◆ Prompt:
A copy of the listing below is needed, exact in every line and without images.

● ● ●

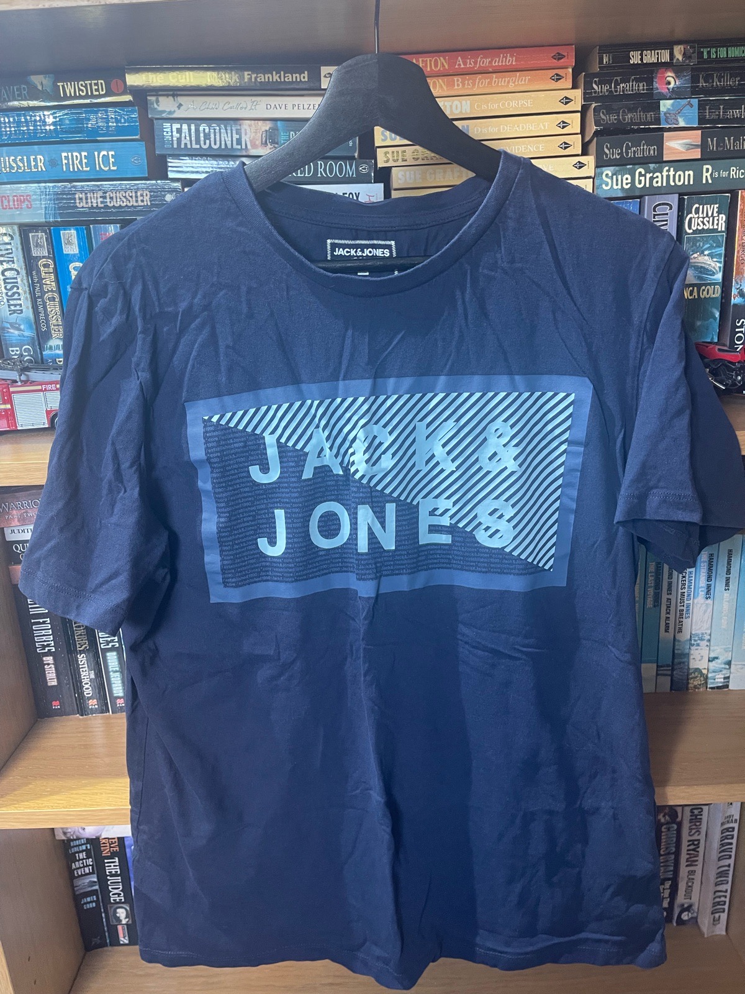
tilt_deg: -17.3
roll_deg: +2.0
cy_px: 497
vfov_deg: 69.4
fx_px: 717
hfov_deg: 54.9
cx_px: 372
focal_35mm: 25
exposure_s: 1/60
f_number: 1.6
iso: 320
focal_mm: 5.1
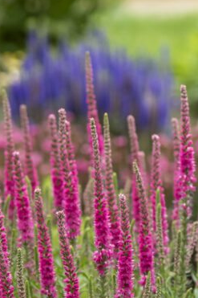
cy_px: 358
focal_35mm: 297
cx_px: -20
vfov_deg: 6.9
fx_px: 2452
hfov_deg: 4.6
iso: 800
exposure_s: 1/2000
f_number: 5.6
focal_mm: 105
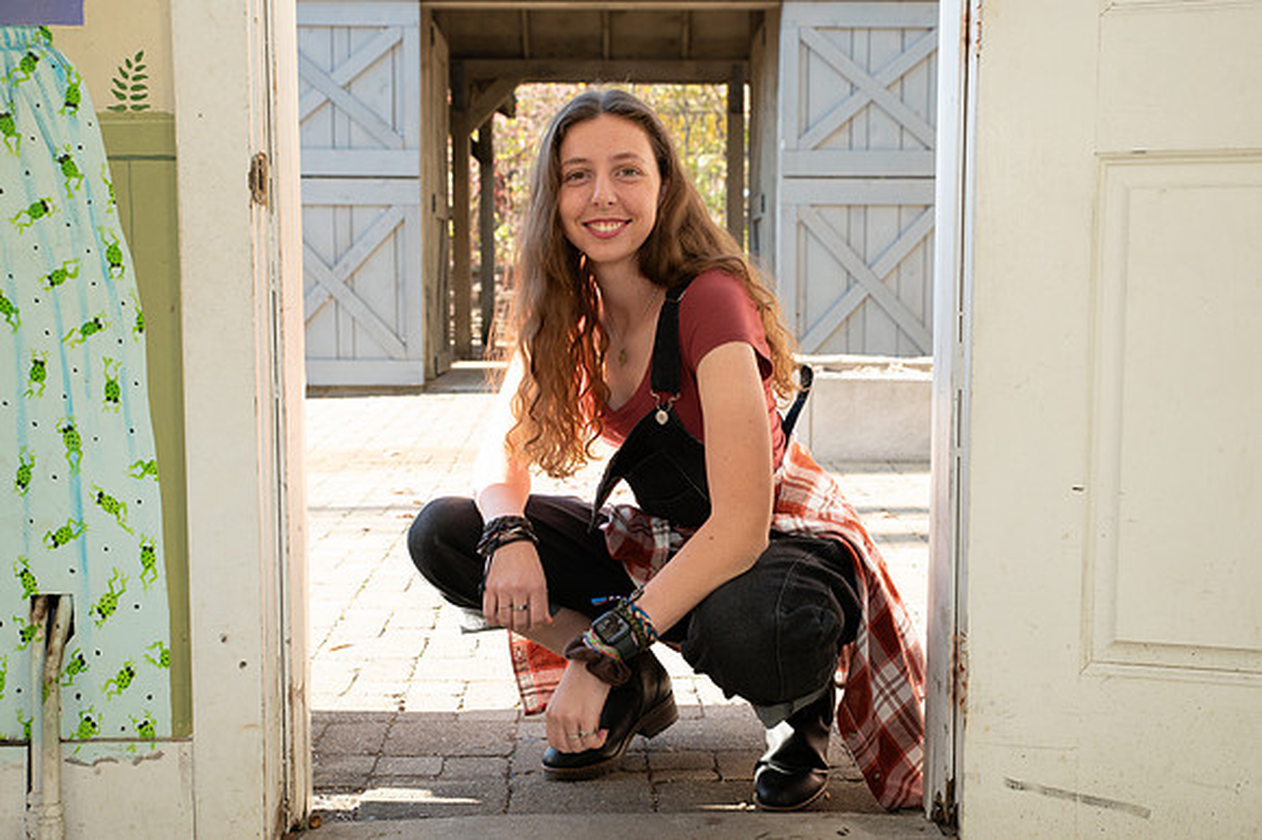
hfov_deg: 42.8
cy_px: 420
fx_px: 1612
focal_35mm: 46
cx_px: 631
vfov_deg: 29.2
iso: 400
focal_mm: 46
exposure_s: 1/125
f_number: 5.6
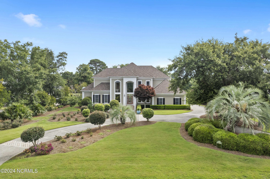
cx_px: 135
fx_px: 165
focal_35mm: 22
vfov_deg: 57.2
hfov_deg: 78.6
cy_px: 90
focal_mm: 8.38
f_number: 2.8
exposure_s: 1/320
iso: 100
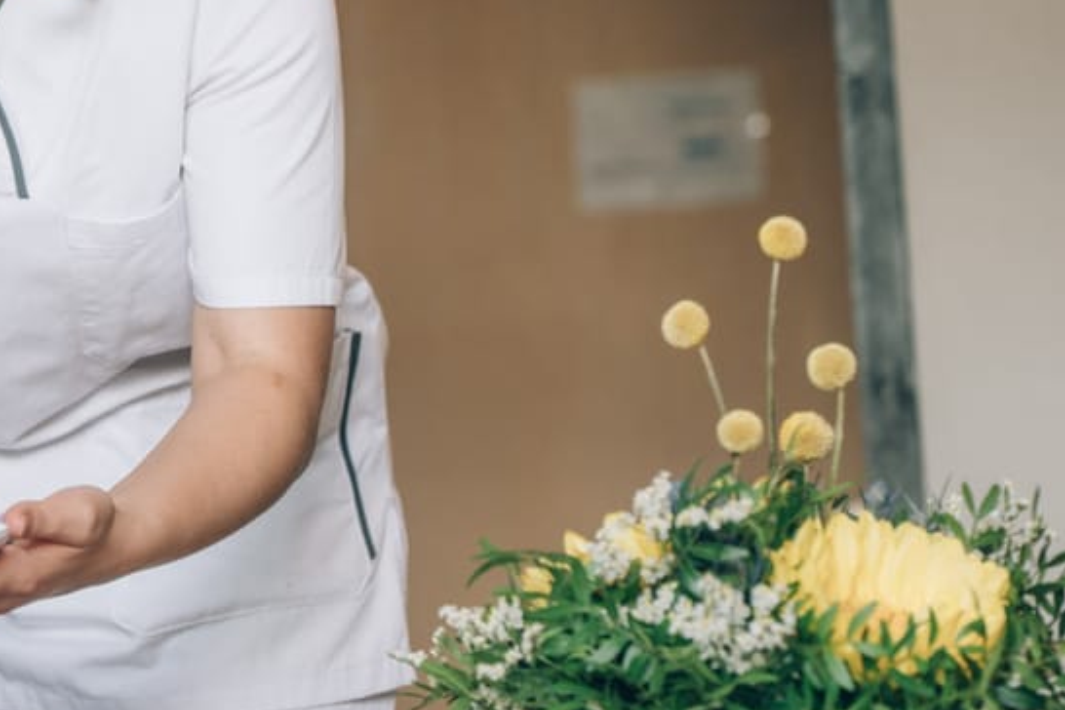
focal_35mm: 205
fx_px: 6064
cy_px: 148
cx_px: -135
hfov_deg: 9.9
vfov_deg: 6.7
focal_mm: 70
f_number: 2.5
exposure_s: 1/320
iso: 500
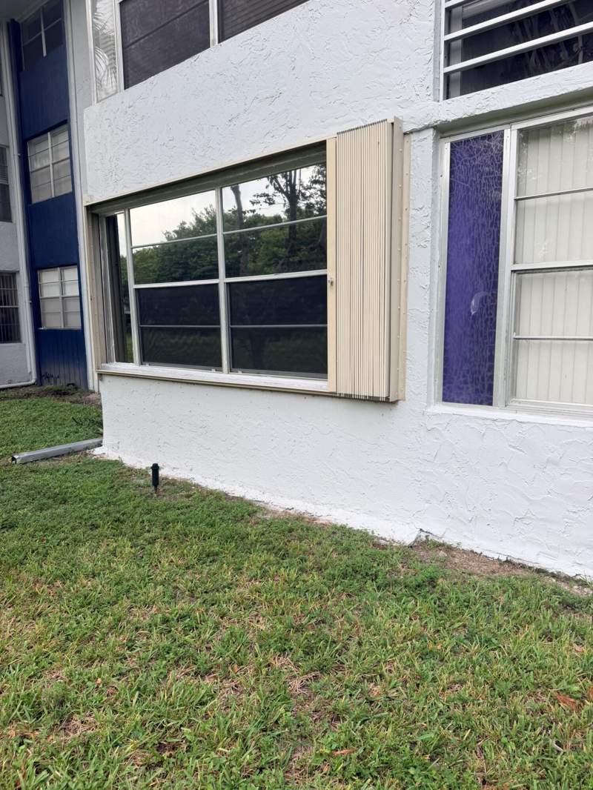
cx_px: 296
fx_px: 548
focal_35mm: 24
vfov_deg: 71.6
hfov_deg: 56.8
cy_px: 395
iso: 50
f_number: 1.78
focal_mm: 6.76
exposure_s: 1/121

● ● ●

◆ Reply to the exercise:
tilt_deg: -17.3
roll_deg: +2.0
cy_px: 497
vfov_deg: 69.4
fx_px: 717
hfov_deg: 54.9
cx_px: 372
focal_35mm: 25
exposure_s: 1/60
f_number: 1.6
iso: 320
focal_mm: 5.1
cy_px: 358
focal_35mm: 297
cx_px: -20
vfov_deg: 6.9
fx_px: 2452
hfov_deg: 4.6
iso: 800
exposure_s: 1/2000
f_number: 5.6
focal_mm: 105
hfov_deg: 42.8
cy_px: 420
fx_px: 1612
focal_35mm: 46
cx_px: 631
vfov_deg: 29.2
iso: 400
focal_mm: 46
exposure_s: 1/125
f_number: 5.6
cx_px: 135
fx_px: 165
focal_35mm: 22
vfov_deg: 57.2
hfov_deg: 78.6
cy_px: 90
focal_mm: 8.38
f_number: 2.8
exposure_s: 1/320
iso: 100
focal_35mm: 205
fx_px: 6064
cy_px: 148
cx_px: -135
hfov_deg: 9.9
vfov_deg: 6.7
focal_mm: 70
f_number: 2.5
exposure_s: 1/320
iso: 500
cx_px: 296
fx_px: 548
focal_35mm: 24
vfov_deg: 71.6
hfov_deg: 56.8
cy_px: 395
iso: 50
f_number: 1.78
focal_mm: 6.76
exposure_s: 1/121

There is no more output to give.